To develop infrastructure, Chesson also encouraged various professionals—tailors, washermen, butchers, vegetable vendors, building contractors—to settle in Panchgani. The area below the market was allotted to them and is now known as Gauthan. He is credited with planting plant species from the Western world in Panchgani, including the silver oak and poinsettia, which have flourished in Panchgani ever since. Chesson is buried in the graveyard of St. Peter’s Church.
In the 19th century, various communities started many schools and Panchgani began to flourish as an educational town. In the 1890s, Kimmins High School for European boys and girls was started.

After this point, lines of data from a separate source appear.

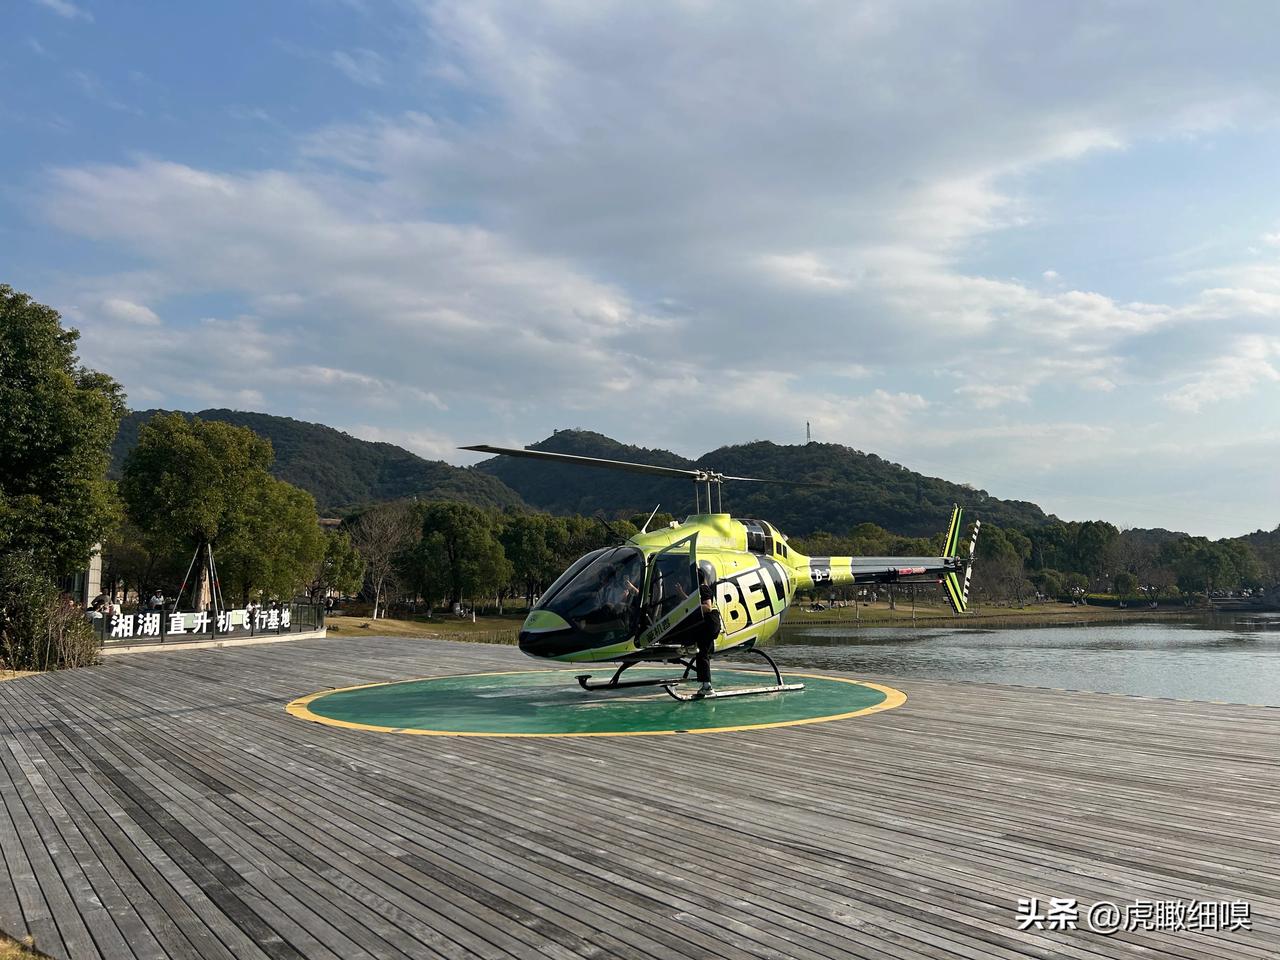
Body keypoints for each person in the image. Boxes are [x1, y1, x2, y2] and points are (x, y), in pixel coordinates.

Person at [695, 565, 721, 696]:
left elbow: (707, 607)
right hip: (710, 624)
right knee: (703, 653)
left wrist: (692, 608)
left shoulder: (703, 588)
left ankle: (707, 686)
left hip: (710, 623)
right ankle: (706, 683)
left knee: (702, 653)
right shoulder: (701, 589)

In 1902 the boys’ section separated to become the European Boys’ High School, now known as St. Peter’s School, Panchgani, and Kimmins became an exclusive girls’ school. In 1895, a Roman Catholic order of nuns known as the “Daughters of the Cross” started St. Joseph’s Convent School, Panchgani. All three boarding schools were modeled on the English public schools of the time and were affiliated with Cambridge University.

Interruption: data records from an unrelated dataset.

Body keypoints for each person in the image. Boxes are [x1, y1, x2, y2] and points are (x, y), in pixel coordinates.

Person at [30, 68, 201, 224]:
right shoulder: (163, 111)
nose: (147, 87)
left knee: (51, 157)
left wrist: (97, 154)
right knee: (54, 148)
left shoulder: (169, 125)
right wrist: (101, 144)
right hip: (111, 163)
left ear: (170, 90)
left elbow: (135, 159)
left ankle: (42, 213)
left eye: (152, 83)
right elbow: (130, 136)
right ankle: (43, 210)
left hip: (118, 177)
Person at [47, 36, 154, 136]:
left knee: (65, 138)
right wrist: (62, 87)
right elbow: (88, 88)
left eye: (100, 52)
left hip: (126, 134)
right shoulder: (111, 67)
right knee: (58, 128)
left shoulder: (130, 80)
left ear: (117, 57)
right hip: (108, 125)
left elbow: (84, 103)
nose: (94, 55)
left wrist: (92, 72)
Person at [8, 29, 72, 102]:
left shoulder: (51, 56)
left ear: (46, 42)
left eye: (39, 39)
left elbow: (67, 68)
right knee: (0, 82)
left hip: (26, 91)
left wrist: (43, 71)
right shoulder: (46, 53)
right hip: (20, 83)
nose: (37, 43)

Shortly thereafter, other communities started their own schools. These schools were affiliated to the matriculation examination of Bombay Presidency. The first of these schools became the Parsi School, later the Bilimoria School. The Muslim School became Union High School and is now known as Anjuman-e-Islam School. Both these schools were built on the lines of English public schools. Hindu High School was started, now known as Sanjeevan Vidyalaya. It was built on the lines of Rabindranath Tagore’s Santiniketan.
There is a volcanic plateau above the five hills surrounding Panchgani. These plateaus, alternatively known as “table lands”, are a part of the Deccan Plateau, and were created by pressure between the Earth’s plates. The region has high seismic activity, with its epicenter near Koynanagar where the Koynanagar Dam and a hydroelectric power plant have been built. The temperature in Panchgani is around 12 °C during winter and sometimes reaches 34 °C during summer.